There would be no difference in behavior as long as only valid, encoded characters were ever handled by implementing processes, but actual implementations must deal with error conditions, including out-of-range errors, and having two specifications

which treat that edge condition somewhat differently can be real trouble in distributed software.

Proposed Solution

It seems advisable, given this situation where the two standards have a small, but important failure of synchronization in the specifications, to modify the specification of UTF-8 in Annex D to maximize both the internal consistency and interoperability with the specification of UTF-16 in Annex C and to maximize synchronization with the specification of UTF-8 widely used by implementations following the Unicode Standard.

This can be accomplished with very minor changes to the text of UTF-8, and with no impact to the actual coded representation of any valid UCS character whatsoever, by simply constraining UTF-8 to the same upper bound of code positions as already applies for UTF-16.

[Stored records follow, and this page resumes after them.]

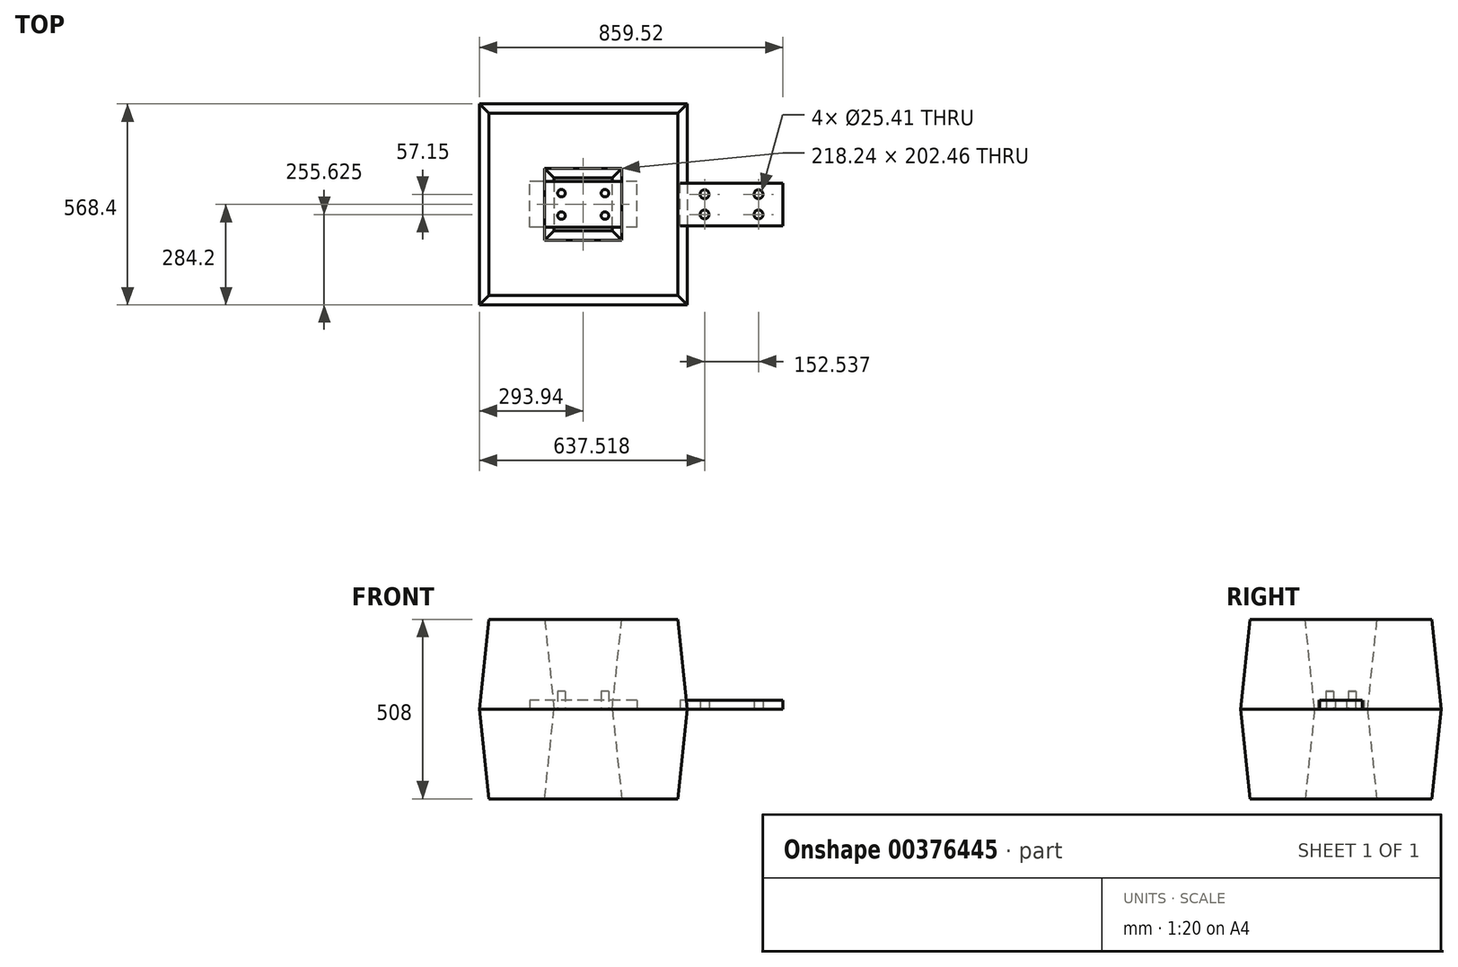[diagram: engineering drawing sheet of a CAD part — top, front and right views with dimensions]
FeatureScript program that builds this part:
annotation { "Feature Type Name" : "Feature", "Feature Type Description" : "" }
export const myFeature = defineFeature(function(context is Context, id is Id, definition is map)
    precondition{}
    {
        {
            var Q0;
            Q0=qCreatedBy(makeId("Top.planeOp"),FACE);
            var sketch = newSketch(context, id + "F0", { "sketchPlane" : qUnion([Q0])});
            skLineSegment(sketch, "E0.bottom", {"start": v(151.76, -65.22) * mm, "end": v(-151.76, -65.22) * mm});
            skLineSegment(sketch, "E0.top", {"start": v(151.76, 65.22) * mm, "end": v(-151.76, 65.22) * mm});
            skLineSegment(sketch, "E0.left", {"start": v(151.76, -65.22) * mm, "end": v(151.76, 65.22) * mm});
            skLineSegment(sketch, "E0.right", {"start": v(-151.76, -65.22) * mm, "end": v(-151.76, 65.22) * mm});
            skPoint(sketch, "E0.middle", {"position": v(0, 0) * mm});
            skSolve(sketch);
        }
        {
            var Q0;
            Q0 = qSketchRegion(id + "F0", true);
            extrude(context, id + "F1", {"entities" : qUnion([Q0]), "depth" : 25.4 * mm});
        }
        {
            var Q0;
            Q0=qCreatedBy(makeId("Top.planeOp"),FACE);
            var sketch = newSketch(context, id + "F2", { "sketchPlane" : qUnion([Q0])});
            skLineSegment(sketch, "E1.bottom", {"start": v(61.61, -31.77) * mm, "end": v(-61.61, -31.77) * mm, "construction": true});
            skLineSegment(sketch, "E1.top", {"start": v(61.61, 31.77) * mm, "end": v(-61.61, 31.77) * mm, "construction": true});
            skLineSegment(sketch, "E1.left", {"start": v(61.61, -31.77) * mm, "end": v(61.61, 31.77) * mm, "construction": true});
            skLineSegment(sketch, "E1.right", {"start": v(-61.61, -31.77) * mm, "end": v(-61.61, 31.77) * mm, "construction": true});
            skPoint(sketch, "E1.middle", {"position": v(0, 0) * mm});
            skCircle(sketch, "E2", {"center": v(61.61, -31.77) * mm, "radius": 10.6 * mm});
            skCircle(sketch, "E3", {"center": v(61.61, 31.77) * mm, "radius": 10.6 * mm});
            skCircle(sketch, "E4", {"center": v(-61.61, 31.77) * mm, "radius": 10.6 * mm});
            skCircle(sketch, "E5", {"center": v(-61.61, -31.77) * mm, "radius": 10.6 * mm});
            skSolve(sketch);
        }
        {
            var Q0;
            Q0 = qSketchRegion(id + "F2", true);
            extrude(context, id + "F3", {"entities" : qUnion([Q0]), "depth" : 50.8 * mm});
        }
        {
            var Q0;
            Q0=qCreatedBy(makeId("Top.planeOp"),FACE);
            var sketch = newSketch(context, id + "F4", { "sketchPlane" : qUnion([Q0])});
            skLineSegment(sketch, "E6.bottom", {"start": v(565.58, -60.24) * mm, "end": v(274.12, -60.24) * mm});
            skLineSegment(sketch, "E6.top", {"start": v(565.58, 60.24) * mm, "end": v(274.12, 60.24) * mm});
            skLineSegment(sketch, "E6.left", {"start": v(565.58, -60.24) * mm, "end": v(565.58, 60.24) * mm});
            skLineSegment(sketch, "E6.right", {"start": v(274.12, -60.24) * mm, "end": v(274.12, 60.24) * mm});
            skPoint(sketch, "E6.middle", {"position": v(419.85, 0) * mm});
            skLineSegment(sketch, "E7.bottom", {"start": v(496.11, -28.58) * mm, "end": v(343.58, -28.58) * mm, "construction": true});
            skLineSegment(sketch, "E7.top", {"start": v(496.11, 28.57) * mm, "end": v(343.58, 28.57) * mm, "construction": true});
            skLineSegment(sketch, "E7.left", {"start": v(496.11, -28.58) * mm, "end": v(496.11, 28.57) * mm, "construction": true});
            skLineSegment(sketch, "E7.right", {"start": v(343.58, -28.58) * mm, "end": v(343.58, 28.57) * mm, "construction": true});
            skCircle(sketch, "E8", {"center": v(343.58, 28.57) * mm, "radius": 12.7 * mm});
            skCircle(sketch, "E9", {"center": v(343.58, -28.58) * mm, "radius": 12.7 * mm});
            skCircle(sketch, "E10", {"center": v(496.11, -28.58) * mm, "radius": 12.7 * mm});
            skCircle(sketch, "E11", {"center": v(496.11, 28.57) * mm, "radius": 12.7 * mm});
            skSolve(sketch);
        }
        {
            var Q0;
            Q0 = qSketchRegion(id + "F4", true);
            extrude(context, id + "F5", {"entities" : qUnion([Q0]), "depth" : 25.4 * mm});
        }
        {
            var Q0;
            Q0=qCreatedBy(makeId("Top.planeOp"),FACE);
            var sketch = newSketch(context, id + "F6", { "sketchPlane" : qUnion([Q0])});
            skLineSegment(sketch, "E12.bottom", {"start": v(293.94, -284.2) * mm, "end": v(-293.94, -284.2) * mm});
            skLineSegment(sketch, "E12.top", {"start": v(293.94, 284.2) * mm, "end": v(-293.94, 284.2) * mm});
            skLineSegment(sketch, "E12.left", {"start": v(293.94, -284.2) * mm, "end": v(293.94, 284.2) * mm});
            skLineSegment(sketch, "E12.right", {"start": v(-293.94, -284.2) * mm, "end": v(-293.94, 284.2) * mm});
            skPoint(sketch, "E12.middle", {"position": v(0, 0) * mm});
            skLineSegment(sketch, "E13.bottom", {"start": v(82.42, -74.53) * mm, "end": v(-82.42, -74.53) * mm});
            skLineSegment(sketch, "E13.top", {"start": v(82.42, 74.53) * mm, "end": v(-82.42, 74.53) * mm});
            skLineSegment(sketch, "E13.left", {"start": v(82.42, -74.53) * mm, "end": v(82.42, 74.53) * mm});
            skLineSegment(sketch, "E13.right", {"start": v(-82.42, -74.53) * mm, "end": v(-82.42, 74.53) * mm});
            skSolve(sketch);
        }
        {
            var Q0;
            Q0 = qSketchRegion(id + "F6", true);
            extrude(context, id + "F7", {"entities" : qUnion([Q0]), "endBound" : BoundingType.SYMMETRIC, "depth" : 508 * mm, "hasDraft" : true, "draftAngle" : 6 * degree, "draftPullDirection" : true});
        }
    });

Therefore, I suggest the following specific edits to Annex D, which would have the effect of establishing complete synchronization between the two standards for the UTF-8 transformation format.

1. In the second paragraph of Annex D:

The number of octets in the UTF-8 coded representation of

the characters of the UCS ranges from one to six;

-->

The number of octets in the UTF-8 coded representation of

the characters of the UCS ranges from one to four;

2. Clause D.2, first paragraph:

...comprises a sequence of octets of length 1, 2, 3, 4, 5, or 6 octets.

-->

...comprises a sequence of octets of length 1, 2, 3, or 4 octets.

3. Table D.1

Delete the rows starting "1st of 5" and "1st of 6" from the table.

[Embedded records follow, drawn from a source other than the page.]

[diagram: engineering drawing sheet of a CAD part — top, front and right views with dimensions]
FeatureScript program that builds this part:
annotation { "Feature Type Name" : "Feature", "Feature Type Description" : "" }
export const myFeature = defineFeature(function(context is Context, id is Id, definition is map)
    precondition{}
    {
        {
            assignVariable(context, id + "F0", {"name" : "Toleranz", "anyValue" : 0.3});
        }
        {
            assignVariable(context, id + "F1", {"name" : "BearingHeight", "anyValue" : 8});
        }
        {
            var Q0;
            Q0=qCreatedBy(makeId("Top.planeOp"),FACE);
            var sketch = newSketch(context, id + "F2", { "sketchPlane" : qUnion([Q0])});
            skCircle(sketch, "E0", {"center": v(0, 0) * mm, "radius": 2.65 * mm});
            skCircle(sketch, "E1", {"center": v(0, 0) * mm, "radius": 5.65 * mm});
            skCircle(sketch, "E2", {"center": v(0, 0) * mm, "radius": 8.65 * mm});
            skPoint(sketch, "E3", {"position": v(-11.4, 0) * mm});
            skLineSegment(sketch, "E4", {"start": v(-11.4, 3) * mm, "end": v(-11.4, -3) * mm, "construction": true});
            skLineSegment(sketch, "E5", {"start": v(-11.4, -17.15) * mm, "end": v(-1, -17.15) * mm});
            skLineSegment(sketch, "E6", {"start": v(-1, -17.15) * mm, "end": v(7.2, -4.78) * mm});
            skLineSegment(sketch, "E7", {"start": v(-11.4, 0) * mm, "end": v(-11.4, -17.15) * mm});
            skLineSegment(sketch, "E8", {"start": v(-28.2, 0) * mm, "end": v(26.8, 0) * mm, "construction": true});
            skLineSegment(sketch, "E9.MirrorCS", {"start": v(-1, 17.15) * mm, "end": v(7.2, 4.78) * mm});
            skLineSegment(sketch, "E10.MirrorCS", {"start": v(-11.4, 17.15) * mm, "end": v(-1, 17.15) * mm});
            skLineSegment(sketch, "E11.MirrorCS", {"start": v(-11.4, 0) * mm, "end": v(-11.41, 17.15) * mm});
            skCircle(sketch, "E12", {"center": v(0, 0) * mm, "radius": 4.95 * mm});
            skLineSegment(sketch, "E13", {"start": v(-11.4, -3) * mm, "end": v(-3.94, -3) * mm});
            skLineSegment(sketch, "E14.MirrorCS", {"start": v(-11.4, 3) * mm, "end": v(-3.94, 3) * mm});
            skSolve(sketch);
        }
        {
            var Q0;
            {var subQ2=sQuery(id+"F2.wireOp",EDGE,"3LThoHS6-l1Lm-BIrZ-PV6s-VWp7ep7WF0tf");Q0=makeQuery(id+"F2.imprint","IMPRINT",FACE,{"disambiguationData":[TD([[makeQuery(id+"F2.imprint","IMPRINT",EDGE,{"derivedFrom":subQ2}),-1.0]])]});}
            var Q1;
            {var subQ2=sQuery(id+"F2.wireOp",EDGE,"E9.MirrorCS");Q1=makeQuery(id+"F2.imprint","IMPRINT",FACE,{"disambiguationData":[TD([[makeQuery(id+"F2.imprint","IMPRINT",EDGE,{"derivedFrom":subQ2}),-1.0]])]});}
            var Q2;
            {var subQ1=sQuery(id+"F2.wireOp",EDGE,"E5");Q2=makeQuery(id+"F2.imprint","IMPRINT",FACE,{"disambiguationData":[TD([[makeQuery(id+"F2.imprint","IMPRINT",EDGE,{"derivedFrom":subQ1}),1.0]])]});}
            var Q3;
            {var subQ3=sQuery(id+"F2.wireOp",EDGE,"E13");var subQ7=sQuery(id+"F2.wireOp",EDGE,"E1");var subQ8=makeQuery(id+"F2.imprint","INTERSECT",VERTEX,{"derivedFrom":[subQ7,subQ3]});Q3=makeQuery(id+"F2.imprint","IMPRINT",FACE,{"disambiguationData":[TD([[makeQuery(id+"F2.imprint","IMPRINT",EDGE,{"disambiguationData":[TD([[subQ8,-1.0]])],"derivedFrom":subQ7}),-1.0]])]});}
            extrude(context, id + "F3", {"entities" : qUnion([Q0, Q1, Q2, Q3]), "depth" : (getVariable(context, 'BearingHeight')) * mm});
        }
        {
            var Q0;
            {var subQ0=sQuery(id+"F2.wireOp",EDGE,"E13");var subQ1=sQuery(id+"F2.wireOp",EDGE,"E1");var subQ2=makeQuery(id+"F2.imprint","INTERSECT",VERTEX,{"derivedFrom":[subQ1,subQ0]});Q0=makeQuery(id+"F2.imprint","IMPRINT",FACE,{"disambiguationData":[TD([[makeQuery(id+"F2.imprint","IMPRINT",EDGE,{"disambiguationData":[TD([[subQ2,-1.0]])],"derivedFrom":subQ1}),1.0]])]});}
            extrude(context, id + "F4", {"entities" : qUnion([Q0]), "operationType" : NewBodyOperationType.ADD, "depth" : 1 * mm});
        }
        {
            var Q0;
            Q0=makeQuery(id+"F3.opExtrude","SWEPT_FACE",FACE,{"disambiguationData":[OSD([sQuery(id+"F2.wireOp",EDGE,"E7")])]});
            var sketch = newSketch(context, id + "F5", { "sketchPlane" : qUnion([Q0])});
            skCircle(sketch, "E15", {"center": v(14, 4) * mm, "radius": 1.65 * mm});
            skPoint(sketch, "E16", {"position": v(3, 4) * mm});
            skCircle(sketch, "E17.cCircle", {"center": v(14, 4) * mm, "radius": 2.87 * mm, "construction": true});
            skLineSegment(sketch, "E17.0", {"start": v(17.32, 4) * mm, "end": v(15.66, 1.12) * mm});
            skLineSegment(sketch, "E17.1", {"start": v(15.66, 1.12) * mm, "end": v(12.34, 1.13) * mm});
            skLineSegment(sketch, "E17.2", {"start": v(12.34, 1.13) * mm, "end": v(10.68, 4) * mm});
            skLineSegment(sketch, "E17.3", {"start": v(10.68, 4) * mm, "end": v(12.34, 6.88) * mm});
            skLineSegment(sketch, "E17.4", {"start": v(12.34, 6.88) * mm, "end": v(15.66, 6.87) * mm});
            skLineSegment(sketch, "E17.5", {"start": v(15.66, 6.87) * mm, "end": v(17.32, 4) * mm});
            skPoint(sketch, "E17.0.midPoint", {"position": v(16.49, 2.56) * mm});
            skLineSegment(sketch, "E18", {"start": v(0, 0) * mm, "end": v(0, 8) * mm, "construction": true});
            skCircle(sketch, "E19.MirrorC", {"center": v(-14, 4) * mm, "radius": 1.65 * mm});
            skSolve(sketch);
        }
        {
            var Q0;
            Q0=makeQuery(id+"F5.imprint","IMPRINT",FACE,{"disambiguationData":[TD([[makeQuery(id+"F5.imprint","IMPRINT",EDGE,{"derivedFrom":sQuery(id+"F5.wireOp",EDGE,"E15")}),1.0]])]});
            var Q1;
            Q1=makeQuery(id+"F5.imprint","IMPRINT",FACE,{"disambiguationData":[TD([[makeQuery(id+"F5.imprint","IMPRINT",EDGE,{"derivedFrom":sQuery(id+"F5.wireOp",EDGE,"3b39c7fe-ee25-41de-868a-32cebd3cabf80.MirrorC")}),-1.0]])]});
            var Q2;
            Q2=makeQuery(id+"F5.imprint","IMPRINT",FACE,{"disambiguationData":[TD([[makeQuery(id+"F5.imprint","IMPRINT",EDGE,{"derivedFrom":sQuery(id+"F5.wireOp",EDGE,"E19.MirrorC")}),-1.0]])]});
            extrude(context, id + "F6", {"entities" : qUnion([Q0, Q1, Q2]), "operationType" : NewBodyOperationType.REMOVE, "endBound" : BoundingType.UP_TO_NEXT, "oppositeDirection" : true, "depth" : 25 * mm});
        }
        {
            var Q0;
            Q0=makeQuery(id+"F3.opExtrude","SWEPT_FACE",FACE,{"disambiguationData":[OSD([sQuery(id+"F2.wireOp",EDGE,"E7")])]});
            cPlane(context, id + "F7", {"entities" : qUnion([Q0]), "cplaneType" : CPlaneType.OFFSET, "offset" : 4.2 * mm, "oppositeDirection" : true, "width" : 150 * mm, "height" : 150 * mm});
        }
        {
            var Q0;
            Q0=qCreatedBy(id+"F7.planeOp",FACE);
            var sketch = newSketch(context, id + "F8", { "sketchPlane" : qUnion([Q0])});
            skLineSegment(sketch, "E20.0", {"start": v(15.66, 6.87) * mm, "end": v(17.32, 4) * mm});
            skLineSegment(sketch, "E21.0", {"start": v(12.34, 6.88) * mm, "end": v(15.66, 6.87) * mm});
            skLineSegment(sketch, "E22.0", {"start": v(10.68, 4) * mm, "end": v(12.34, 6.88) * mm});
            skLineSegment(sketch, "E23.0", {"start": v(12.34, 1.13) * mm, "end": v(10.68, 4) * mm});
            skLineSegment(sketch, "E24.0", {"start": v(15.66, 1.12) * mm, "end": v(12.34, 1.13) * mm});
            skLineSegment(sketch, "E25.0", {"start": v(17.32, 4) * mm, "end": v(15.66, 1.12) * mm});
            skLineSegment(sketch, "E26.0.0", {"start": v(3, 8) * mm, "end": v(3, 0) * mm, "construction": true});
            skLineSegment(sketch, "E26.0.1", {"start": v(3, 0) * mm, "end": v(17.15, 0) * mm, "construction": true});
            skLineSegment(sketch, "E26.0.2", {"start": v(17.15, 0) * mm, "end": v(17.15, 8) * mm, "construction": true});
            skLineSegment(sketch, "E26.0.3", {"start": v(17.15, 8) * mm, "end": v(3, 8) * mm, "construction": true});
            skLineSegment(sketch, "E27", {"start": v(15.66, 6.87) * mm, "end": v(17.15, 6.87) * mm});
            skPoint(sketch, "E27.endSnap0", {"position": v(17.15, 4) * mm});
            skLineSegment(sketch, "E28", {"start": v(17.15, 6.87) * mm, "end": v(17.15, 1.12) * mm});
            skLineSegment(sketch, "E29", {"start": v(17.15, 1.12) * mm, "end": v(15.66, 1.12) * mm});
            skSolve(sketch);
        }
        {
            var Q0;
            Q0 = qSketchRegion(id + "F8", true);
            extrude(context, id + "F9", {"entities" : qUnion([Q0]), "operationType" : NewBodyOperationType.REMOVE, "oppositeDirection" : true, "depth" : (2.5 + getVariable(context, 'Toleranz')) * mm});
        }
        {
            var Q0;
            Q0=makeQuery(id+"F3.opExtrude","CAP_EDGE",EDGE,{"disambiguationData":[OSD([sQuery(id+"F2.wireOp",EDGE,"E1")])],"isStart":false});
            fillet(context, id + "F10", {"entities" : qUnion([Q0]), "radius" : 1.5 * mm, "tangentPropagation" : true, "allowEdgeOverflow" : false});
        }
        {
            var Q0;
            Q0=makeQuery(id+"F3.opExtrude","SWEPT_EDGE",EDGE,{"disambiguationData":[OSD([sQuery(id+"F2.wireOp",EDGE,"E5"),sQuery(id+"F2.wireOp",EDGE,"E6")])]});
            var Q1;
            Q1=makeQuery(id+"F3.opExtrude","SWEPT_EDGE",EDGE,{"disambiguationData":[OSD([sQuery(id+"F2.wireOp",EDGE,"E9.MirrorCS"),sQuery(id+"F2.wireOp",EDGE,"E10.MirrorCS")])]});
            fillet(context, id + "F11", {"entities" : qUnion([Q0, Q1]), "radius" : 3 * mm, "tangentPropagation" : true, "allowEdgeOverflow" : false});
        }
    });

Change the Maximum UCS-4 value for the "1st of 4" row to 0010 FFFF.

4. In the explanation of Table D.1 change:

C0 to FD  first octet of a multi-octet sequence;

-->

C0 to F4  first octet of a multi-octet sequence;

FE or FF  not used.

-->

F5 to FF  not used.

5. Table D.2

Delete the last five examples in the table (which are for

UTF-8 values outside the allowable range) and replace

with one example for 0010 FFFF (which is currently missing).

6. Table D.3

Delete the last five examples in the table (which are for

UTF-8 values outside the allowable range).

7. Table D.4

Delete the last two entries in the table (which are for

5- and 6-octet sequences), and update the maximum range

for the 4-octet sequence to 0010 FFFF.

8. Table D.5

Delete the last two entries in the table (which are for

5- and 6-octet sequences), and update the maximum octet

value on the 4-octet sequence line of the table from

F7 to F4.

In the explanation of Table D.5, delete the lines for

"v" and "u", which identify the 5th and 6th octets of

sequences, respectively.

9. In the first paragraph of Clause D.7, change:

C0 to FB

-->

C0 to F4

followed by the appropriate number (from 0 to 5) of continuing octets

-->

followed by the appropriate number (from 0 to 3) of continuing octets

octets whose value is FE or FF are not used;

-->

octets whose values are in the range F5 to FF are not used;

Note that not only would these changes to the specification of UTF-8 in Annex D result in complete synchronization of the technical specifications of the form in both standards, it would also have the benefit of shortening and cleaning up the explanation and examples of UTF-8 in Annex D. The 5- and 6-octet sequences are by necessity the longest and most formidable entries in the tables – particularly in the mapping tables, D.4 and D.5. But it is precisely those longest sequences which are of no practical value whatsoever, because they are not interoperable with UTF-16 and because they can never validly be used to represent an actual allocated code position for an encoded UCS character.